What the task requires
Below are the records. Retype exactly the lines between the lines holding "7 And there" and "And he came", inclusive.
----- Data to use -----
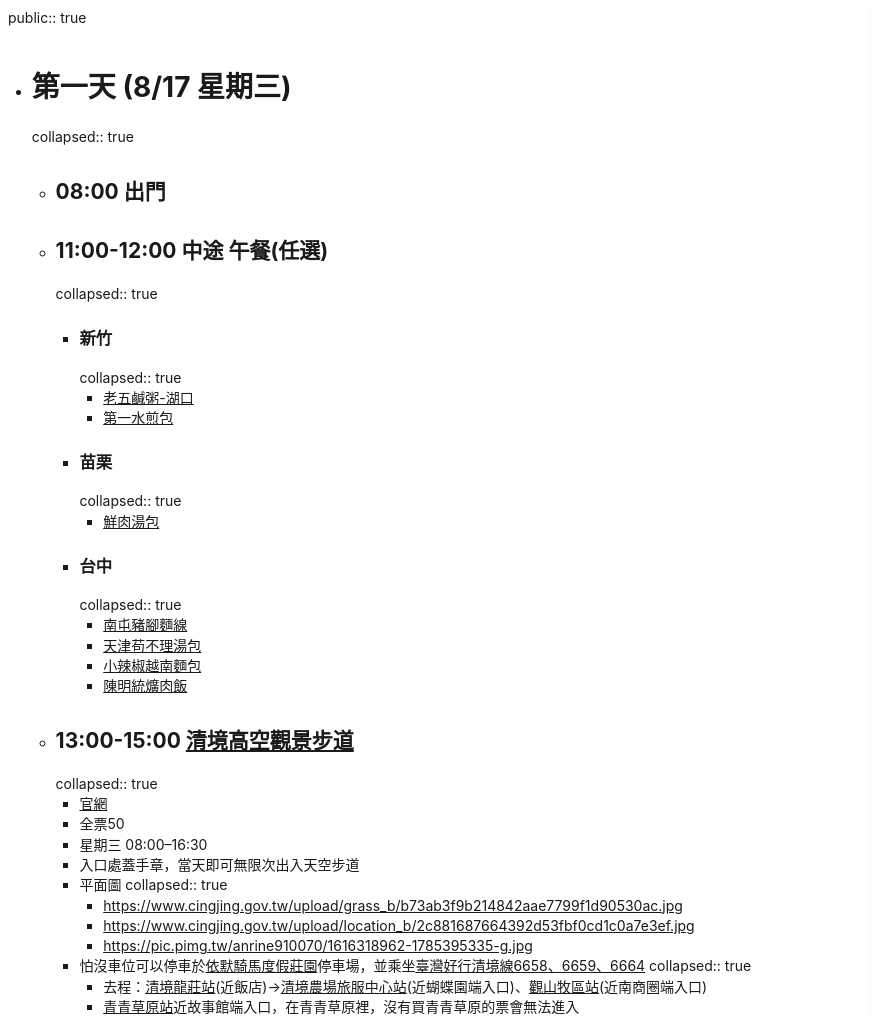public:: true

- # 第一天 (8/17 星期三)
  collapsed:: true
	- ## 08:00 出門
	- ## 11:00-12:00 中途 午餐(任選)
	  collapsed:: true
		- ### 新竹
		  collapsed:: true
			- [老五鹹粥-湖口](https://www.google.com.tw/maps/place/%E8%80%81%E4%BA%94%E9%B9%B9%E7%B2%A5-%E6%B9%96%E5%8F%A3/@24.9040652,121.0451697,21z/data=!4m5!3m4!1s0x34683045797af141:0x22fbe5288ea5bb4e!8m2!3d24.904026!4d121.0452567?hl=zh-TW)
			- [第一水煎包](https://www.google.com.tw/maps/place/%E7%AC%AC%E4%B8%80%E6%B0%B4%E7%85%8E%E5%8C%85/@24.7366531,121.0869924,17z/data=!3m1!4b1!4m5!3m4!1s0x346847c7283435e1:0x4149cf01812ff010!8m2!3d24.7366583!4d121.0891898?hl=zh-TW)
		- ### 苗栗
		  collapsed:: true
			- [鮮肉湯包](https://www.google.com/maps/place/%E9%AE%AE%E8%82%89%E6%B9%AF%E5%8C%85/@24.6870767,120.9115593,20.44z/data=!4m13!1m7!3m6!1s0x34684cc741f7ca15:0xd3ad5d4fec0e465!2sNo.+246,+Zhongzheng+Rd,+Toufen+City,+Miaoli+County,+351!3b1!8m2!3d24.687069!4d120.9116647!3m4!1s0x34684cc7421607b3:0x25fa3477946fff4c!8m2!3d24.6872766!4d120.9116057)
		- ### 台中
		  collapsed:: true
			- [南屯豬腳麵線](https://www.google.com/maps/place/Nantun+Pork+Feet+Rice+Noodles/@24.1426109,120.6367197,18.61z/data=!4m5!3m4!1s0x34693dc66f5adfd7:0xa4bf364a6a19074a!8m2!3d24.1423982!4d120.6381979)
			- [天津苟不理湯包](https://www.google.com/maps/place/%E5%A4%A9%E6%B4%A5%E8%8B%9F%E4%B8%8D%E7%90%86%E6%B9%AF%E5%8C%85%EF%BD%9C%E4%BF%A1%E7%BE%A9%E8%A1%97%E7%84%A1%E5%90%8D%E6%B9%AF%E5%8C%85/@24.1337821,120.6859765,17z/data=!3m1!4b1!4m5!3m4!1s0x34693d1617056683:0xbb801eeba397a57b!8m2!3d24.1337893!4d120.6881616)
			- [小辣椒越南麵包](https://www.google.com/maps/place/%E5%B0%8F%E8%BE%A3%E6%A4%92%E8%B6%8A%E5%8D%97%E9%BA%B5%E5%8C%85/@24.1311528,120.6797082,17z/data=!3m1!4b1!4m5!3m4!1s0x34693d10a1c4c485:0x62578328335f9c42!8m2!3d24.1311528!4d120.6818969)
			- [陳明統爌肉飯](https://www.google.com/maps/place/%E9%99%B3%E6%98%8E%E7%B5%B1%E7%88%8C%E8%82%89%E9%A3%AF/@24.13202,120.6858475,17z/data=!3m1!4b1!4m5!3m4!1s0x34693d17ceacb48d:0x6c9d91b9463823b5!8m2!3d24.13202!4d120.6880362)
	- ## 13:00-15:00 [清境高空觀景步道](https://www.google.com/maps/place/%E6%B8%85%E5%A2%83%E9%AB%98%E7%A9%BA%E8%A7%80%E6%99%AF%E6%AD%A5%E9%81%93/@24.0483992,121.1524265,17z/data=!4m9!1m2!2m1!1z5riF5aKD6auY56m66KeA5pmv5q2l6YGT!3m5!1s0x3468c20fae8f0ccd:0x1d91e9ef22081be8!8m2!3d24.0483992!4d121.1568039!15sChjmuIXlooPpq5jnqbrop4Dmma_mraXpgZNaHyId5riFIOWigyDpq5jnqbog6KeAIOaZryDmraXpgZOSAQtoaWtpbmdfYXJlYZoBJENoZERTVWhOTUc5blMwVkpRMEZuU1VSTmJuSmhTWEJSUlJBQg)
	  collapsed:: true
		- [官網](https://saao.nantou.gov.tw/page.aspx?path=1625)
		- 全票50
		- 星期三 08:00–16:30
		- 入口處蓋手章，當天即可無限次出入天空步道
		- 平面圖
		  collapsed:: true
			- https://www.cingjing.gov.tw/upload/grass_b/b73ab3f9b214842aae7799f1d90530ac.jpg
			- https://www.cingjing.gov.tw/upload/location_b/2c881687664392d53fbf0cd1c0a7e3ef.jpg
			- https://pic.pimg.tw/anrine910070/1616318962-1785395335-g.jpg
		- 怕沒車位可以停車於[依默騎馬度假莊園](https://www.google.com/maps/place/%E4%BE%9D%E9%BB%98%E9%A8%8E%E9%A6%AC%E5%BA%A6%E5%81%87%E8%8E%8A%E5%9C%92/@24.03751,121.1514205,17z/data=!3m1!4b1!4m8!3m7!1s0x3468c215dffd062f:0xc3ae933230f63dfa!5m2!4m1!1i2!8m2!3d24.03751!4d121.1536092)停車場，並乘坐[臺灣好行清境線6658、6659、6664](https://www.taiwantrip.com.tw/Frontend/Route/Select_p?RouteID=R0067)
		  collapsed:: true
			- 去程：[清境龍莊站](https://www.google.com/maps/place/Qingjing+Longzhuang/@24.037579,121.1566268,18.78z/data=!4m5!3m4!1s0x3468c217af4049a9:0x9e6473a36870021b!8m2!3d24.037723!4d121.157356)(近飯店)->[清境農場旅服中心站](https://www.google.com/maps/place/Cingjing+Farm+Passenger+Service+Centre/@24.0468396,121.1559994,21z/data=!4m5!3m4!1s0x3468c20e2f453625:0x61113a8ffe1fc706!8m2!3d24.0468!4d121.156051)(近蝴蝶園端入口)、[觀山牧區站](https://www.google.com/maps/place/Guan+Shan+Pastoral/@24.054982,121.1621556,20z/data=!4m5!3m4!1s0x3468c2079c0d5d35:0xd907f6d31005cecf!8m2!3d24.054788!4d121.162132)(近南商圈端入口)
			- [青青草原站](https://www.google.com/maps/place/Qingqing+Grassland/@24.0593887,121.1637092,20z/data=!4m5!3m4!1s0x3468e9fc6aa7dba9:0x36cf26d954fdaf32!8m2!3d24.059329!4d121.163833)近故事館端入口，在青青草原裡，沒有買青青草原的票會無法進入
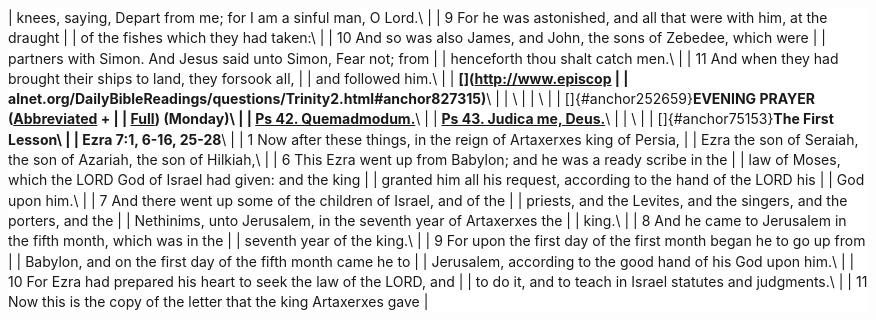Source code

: | knees, saying, Depart from me; for I am a sinful man, O Lord.\        |
| 9 For he was astonished, and all that were with him, at the draught   |
| of the fishes which they had taken:\                                  |
| 10 And so was also James, and John, the sons of Zebedee, which were   |
| partners with Simon. And Jesus said unto Simon, Fear not; from        |
| henceforth thou shalt catch men.\                                     |
| 11 And when they had brought their ships to land, they forsook all,   |
| and followed him.\                                                    |
| **[](http://www.episcop                                               |
| alnet.org/DailyBibleReadings/questions/Trinity2.html#anchor827315)**\ |
| \                                                                     |
| \                                                                     |
| []{#anchor252659}**EVENING PRAYER ([Abbreviated](../dO_EP.html) +     |
| [Full](../dailyofficeEP.html)) (Monday)\                              |
| [Ps 42. Quemadmodum.](../Psalter/Ps42.html)**\                        |
| **[Ps 43. Judica me, Deus.](../Psalter/Ps43.html)**\                  |
| \                                                                     |
| []{#anchor75153}**The First Lesson\                                   |
| Ezra 7:1, 6-16, 25-28**\                                              |
| 1 Now after these things, in the reign of Artaxerxes king of Persia,  |
| Ezra the son of Seraiah, the son of Azariah, the son of Hilkiah,\     |
| 6 This Ezra went up from Babylon; and he was a ready scribe in the    |
| law of Moses, which the LORD God of Israel had given: and the king    |
| granted him all his request, according to the hand of the LORD his    |
| God upon him.\                                                        |
| 7 And there went up some of the children of Israel, and of the        |
| priests, and the Levites, and the singers, and the porters, and the   |
| Nethinims, unto Jerusalem, in the seventh year of Artaxerxes the      |
| king.\                                                                |
| 8 And he came to Jerusalem in the fifth month, which was in the       |
| seventh year of the king.\                                            |
| 9 For upon the first day of the first month began he to go up from    |
| Babylon, and on the first day of the fifth month came he to           |
| Jerusalem, according to the good hand of his God upon him.\           |
| 10 For Ezra had prepared his heart to seek the law of the LORD, and   |
| to do it, and to teach in Israel statutes and judgments.\             |
| 11 Now this is the copy of the letter that the king Artaxerxes gave   |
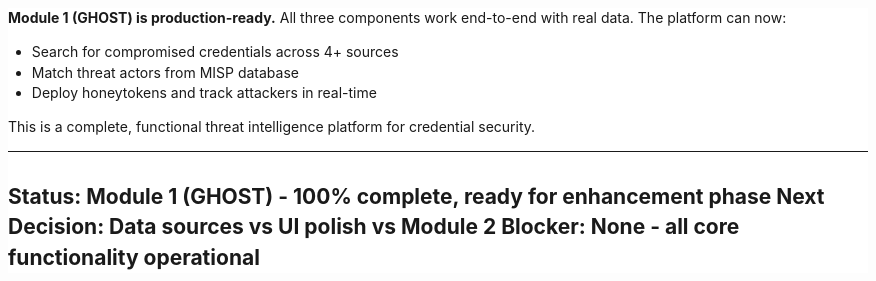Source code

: **Module 1 (GHOST) is production-ready.** All three components work end-to-end with real data. The platform can now:
- Search for compromised credentials across 4+ sources
- Match threat actors from MISP database
- Deploy honeytokens and track attackers in real-time

This is a complete, functional threat intelligence platform for credential security.

---

**Status:** Module 1 (GHOST) - 100% complete, ready for enhancement phase
**Next Decision:** Data sources vs UI polish vs Module 2
**Blocker:** None - all core functionality operational
---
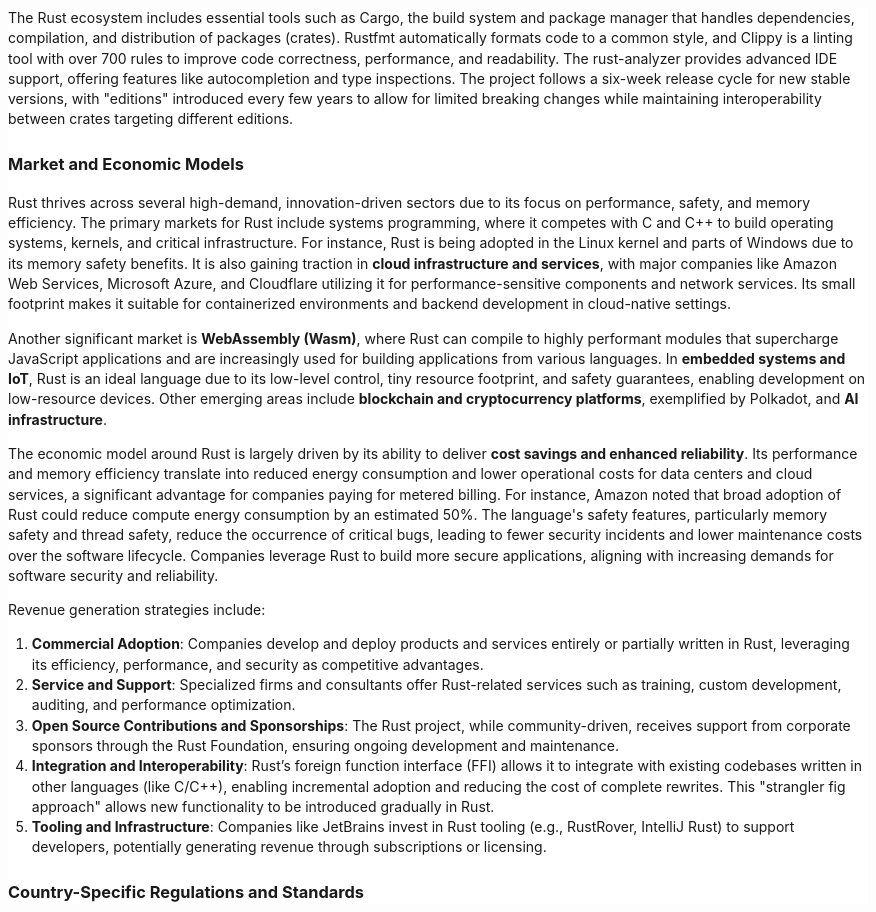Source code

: The Rust ecosystem includes essential tools such as Cargo, the build system and package manager that handles dependencies, compilation, and distribution of packages (crates). Rustfmt automatically formats code to a common style, and Clippy is a linting tool with over 700 rules to improve code correctness, performance, and readability. The rust-analyzer provides advanced IDE support, offering features like autocompletion and type inspections. The project follows a six-week release cycle for new stable versions, with "editions" introduced every few years to allow for limited breaking changes while maintaining interoperability between crates targeting different editions.

### Market and Economic Models

Rust thrives across several high-demand, innovation-driven sectors due to its focus on performance, safety, and memory efficiency. The primary markets for Rust include systems programming, where it competes with C and C++ to build operating systems, kernels, and critical infrastructure. For instance, Rust is being adopted in the Linux kernel and parts of Windows due to its memory safety benefits. It is also gaining traction in **cloud infrastructure and services**, with major companies like Amazon Web Services, Microsoft Azure, and Cloudflare utilizing it for performance-sensitive components and network services. Its small footprint makes it suitable for containerized environments and backend development in cloud-native settings.

Another significant market is **WebAssembly (Wasm)**, where Rust can compile to highly performant modules that supercharge JavaScript applications and are increasingly used for building applications from various languages. In **embedded systems and IoT**, Rust is an ideal language due to its low-level control, tiny resource footprint, and safety guarantees, enabling development on low-resource devices. Other emerging areas include **blockchain and cryptocurrency platforms**, exemplified by Polkadot, and **AI infrastructure**.

The economic model around Rust is largely driven by its ability to deliver **cost savings and enhanced reliability**. Its performance and memory efficiency translate into reduced energy consumption and lower operational costs for data centers and cloud services, a significant advantage for companies paying for metered billing. For instance, Amazon noted that broad adoption of Rust could reduce compute energy consumption by an estimated 50%. The language's safety features, particularly memory safety and thread safety, reduce the occurrence of critical bugs, leading to fewer security incidents and lower maintenance costs over the software lifecycle. Companies leverage Rust to build more secure applications, aligning with increasing demands for software security and reliability.

Revenue generation strategies include:
1.  **Commercial Adoption**: Companies develop and deploy products and services entirely or partially written in Rust, leveraging its efficiency, performance, and security as competitive advantages.
2.  **Service and Support**: Specialized firms and consultants offer Rust-related services such as training, custom development, auditing, and performance optimization.
3.  **Open Source Contributions and Sponsorships**: The Rust project, while community-driven, receives support from corporate sponsors through the Rust Foundation, ensuring ongoing development and maintenance.
4.  **Integration and Interoperability**: Rust’s foreign function interface (FFI) allows it to integrate with existing codebases written in other languages (like C/C++), enabling incremental adoption and reducing the cost of complete rewrites. This "strangler fig approach" allows new functionality to be introduced gradually in Rust.
5.  **Tooling and Infrastructure**: Companies like JetBrains invest in Rust tooling (e.g., RustRover, IntelliJ Rust) to support developers, potentially generating revenue through subscriptions or licensing.

### Country-Specific Regulations and Standards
-----
Reply
| 7 And there went up some of the children of Israel, and of the        |
| priests, and the Levites, and the singers, and the porters, and the   |
| Nethinims, unto Jerusalem, in the seventh year of Artaxerxes the      |
| king.\                                                                |
| 8 And he came to Jerusalem in the fifth month, which was in the       |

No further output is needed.